Instructions for the task
Look below for the line containing "input [9 : 0]". Reproduce it and every line after it exactly, and nothing more.

Text-based hardware design files
++++++++++
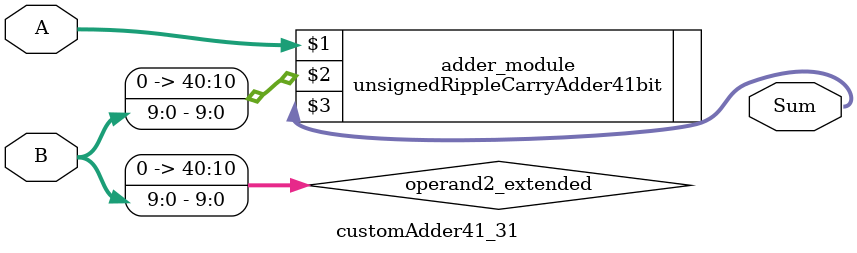
<source format=v>
module customAdder41_31(
                        input [40 : 0] A,
                        input [9 : 0] B,
                        
                        output [41 : 0] Sum
                );

        wire [40 : 0] operand2_extended;
        
        assign operand2_extended =  {31'b0, B};
        
        unsignedRippleCarryAdder41bit adder_module(
            A,
            operand2_extended,
            Sum
        );
        
        endmodule
        
</source>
++++++++++
Finished task
                        input [9 : 0] B,
                        
                        output [41 : 0] Sum
                );

        wire [40 : 0] operand2_extended;
        
        assign operand2_extended =  {31'b0, B};
        
        unsignedRippleCarryAdder41bit adder_module(
            A,
            operand2_extended,
            Sum
        );
        
        endmodule
        
</source>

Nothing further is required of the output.